Despite the rate cuts the US markets fared poorly in June. The Dow was down 3.8 per cent. The Russell 2000 index, a measure of America’s smallest listed companies rose 3.3 per cent and NASDAQ was up 2.5 per cent.

Europe was consistent if not confident. As they had in May, all European markets fell. The UK market fell 2.7 per cent, Germany was down 1.1 per cent, and France fell 4.2 per cent. All European markets fell by more than 10 per cent in 2000-2001.
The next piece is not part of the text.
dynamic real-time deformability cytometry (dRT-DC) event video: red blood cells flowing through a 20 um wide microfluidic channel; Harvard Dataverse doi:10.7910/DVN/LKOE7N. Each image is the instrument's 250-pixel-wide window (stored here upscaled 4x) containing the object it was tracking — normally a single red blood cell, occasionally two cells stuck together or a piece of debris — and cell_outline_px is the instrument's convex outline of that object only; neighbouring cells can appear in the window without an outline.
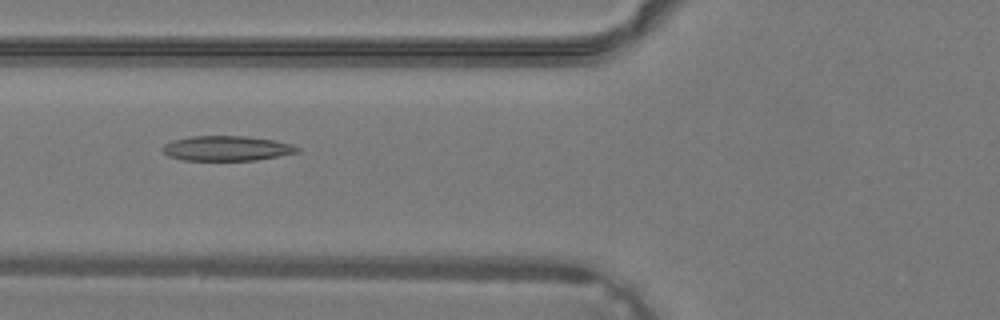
{"species": "common noctule bat (a hibernating species)", "species_latin": "Nyctalus noctula", "temperature_condition": "warm", "stored_images_in_passage": 32, "camera_frame_rate_fps": 3000, "um_per_image_px": 0.085, "animal": {"sex": "male", "body_mass_g": 19.2, "forearm_length_mm": 51.8}, "frame": {"image": 1, "passage_image": 8, "time_ms": 2.333, "image_size_px": [1000, 320], "cell_outline_px": [[300, 152], [256, 160], [180, 160], [168, 156], [160, 148], [164, 144], [172, 140], [192, 136], [248, 136], [272, 140], [292, 144], [300, 148]], "centroid_in_image_um": [19.25, 12.61], "position_along_channel_um": 106.6, "area_um2": 19.65}}
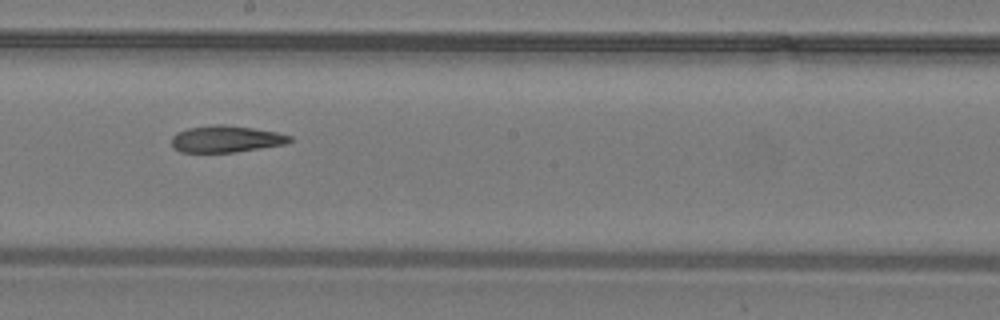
{"frame": {"image": 2, "passage_image": 15, "time_ms": 4.667, "image_size_px": [1000, 320], "cell_outline_px": [[292, 140], [284, 144], [236, 152], [180, 152], [172, 148], [172, 136], [176, 132], [188, 128], [212, 124], [224, 124], [252, 128], [276, 132], [292, 136]], "centroid_in_image_um": [19.17, 11.81], "position_along_channel_um": 229.0, "area_um2": 18.44}}
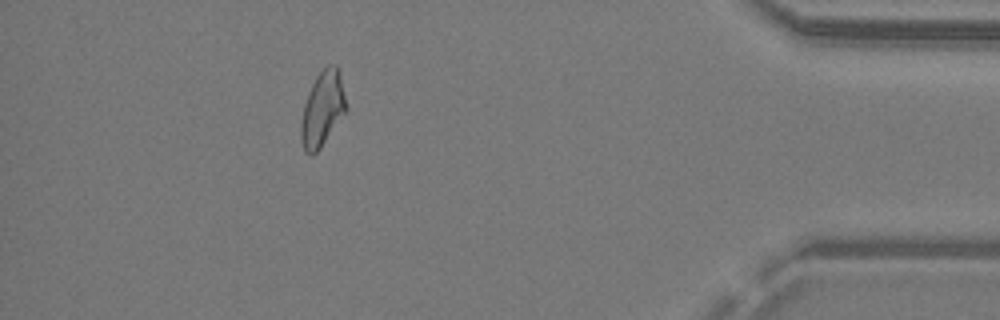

Asia provided a mixed bag. Singapore rose 4.2 per cent, Thailand was up 4.0 per cent and Malaysia gained 3.5 per cent. Japan was disappointing, as were Hong Kong and South Korea, posting losses of 2.2 per cent, 1.0 per cent and 2.8 per cent respectively. It appears that a number of Asian markets are concerned as to the likely performance of Japan’s economy.

p Fixed interest markets

The Reserve Bank in Australia did not change rates in June. The tentative signs of recovery in our economy have led it to feel there wasn’t a need to kick-start the economy via monetary policy at this stage. At present, 90-day bank bills are yielding 5.01 per cent. This compares with a rate in June 2000 of 6.23 per cent. Ten-year bond yields were also relatively stable for the month. Having started June at 6.05 per cent, they ended June at 6.06 per cent.

p Listed property

This sector was highly sought after in view of its defensive characteristic. The index rose 4.5 per cent in the month.

For the year the rise was 13.9 per cent. Of all the major domestic asset classes, listed property provided the best returns for 2000-2001.

At the end of June, the sector was providing a yield of 8.0 per cent and was trading at an 11 per cent premium to net tangible assets. This is a level regarded as fair value. If the economic recovery signs are sustained, it is likely that we could see investors shying away from the defensive assets, such as listed property.

Concurrently, an improving economy could result in greater demand for office and retail space, which will benefit the sector.